The researchers combined this imaging technology with a new custom visualization software, VisCore, that allows users to re-examine the thousands of photographs that comprise the mosaics. VisCore took more than 15,000 images for every 10 square-meter area of coral reef and then processed the data to turn the images into a 3-D map that users can dive into in virtual reality.
The 100 Island Challenge literally unlocked another dimension to Viscore by bringing a highly interdisciplinary research team together, to create the data, algorithms and tools that are now allowing scientists to virtually explore reefs in the lab; to time-travel virtually from year to year; to track the growth and decline of individual colonies; and to study spatial and temporal relationships across the reef.

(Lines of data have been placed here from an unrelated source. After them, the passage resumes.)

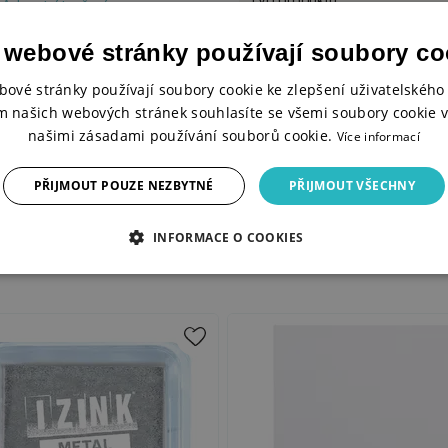
e
Adventní tvoření
.
Balení
 webové stránky používají soubory co
Počet razítek
bové stránky používají soubory cookie ke zlepšení uživatelského 
m našich webových stránek souhlasíte se všemi soubory cookie v
Typ razítka
našimi zásadami používání souborů cookie.
Více informací
Řada razítek Aladine
PŘIJMOUT POUZE NEZBYTNÉ
PŘIJMOUT VŠECHNY
INFORMACE O COOKIES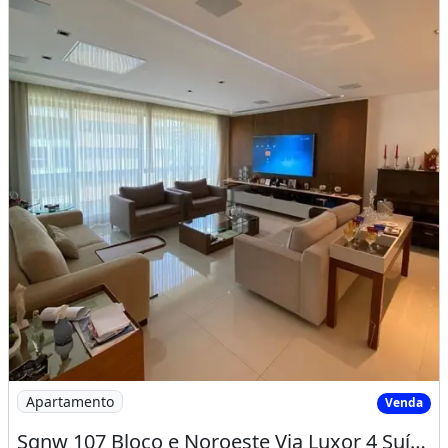
Imagem: Sqnw 107 Bloco e Noroeste Via Luxor 4 Suítes
Apartamento
Venda
Sqnw 107 Bloco e Noroeste Via Luxor 4 Suítes 5 Vagas 229,00 M²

The project was made possible by bringing together researchers from Scripps and the Jacobs School of Engineering at UC San Diego with a deep commitment to the project, said Falko Kuester, a professor of computer science and structural engineering at UC San Diego.
"We want to give coral reefs a voice, to tell their stories and engage stakeholders to safeguard them," he said.
Hundreds of videos the researchers generated are available on YouTube for public viewing.
"The program gave us the unique opportunity to virtually re-visit each of our dives and to examine the reef with a new focus," said Fox. "When we 'dove' back into the images, we realized that the bleaching was even worse than we remembered when we were actually diving on the reef collecting the data."
Along with documenting the bleaching, the researchers were able to closely monitor coral recovery. Looking at photomosaics of the reef after the bleaching event, Fox and team documented growth in an important reef-building species, crustose coralline algae. This alga helps hold reefs together and can encourage the settlement of juvenile corals.
In areas where coral did die and was covered with reef-smothering algae, researchers saw that in about a year this algae was replaced by the pink crustose coralline. This is partly due to the health of the larger ecosystem, as Palmyra has robust populations of herbivorous fish that can control destructive algae growth.
Tracking these recovery processes at specific coral colonies over time gives researchers a deeper understanding of how individual corals—and the larger reef they are a part of—are coping with environmental stresses in the era of human-influenced climate change.
Traditionally, changes in coral reefs were measured with transect sampling, in which divers record observations along one specific line across the reef.
"It's like trying to measure national population growth by going to one random U.S. city and asking people if they had a child," said Stuart Sandin, a Scripps researcher who co-authored the paper and is co-founder of the 100 Island Challenge. "You're not going to show the larger picture."
With the reef mosaics and the pinpoint accuracy of VisCore, coral scientists can look at demographic cues in a vast area. The colony-specific nature of the data gives more precision, and like tracking population growth in a country, can show regional and national trends.
"Using a combination of novel technology and more traditional approaches, our team was able to show that the reefs of Palmyra did not suffer the same fate as many other reefs during the recent global bleaching event," said Jen Smith, a Scripps researcher and senior author on the paper, and co-founder of the 100 Island Challenge. "Despite extreme heating, corals were able to recover without experiencing widespread mortality. These findings certainly provide an important counterpoint to the general decline in reef health being reported globally."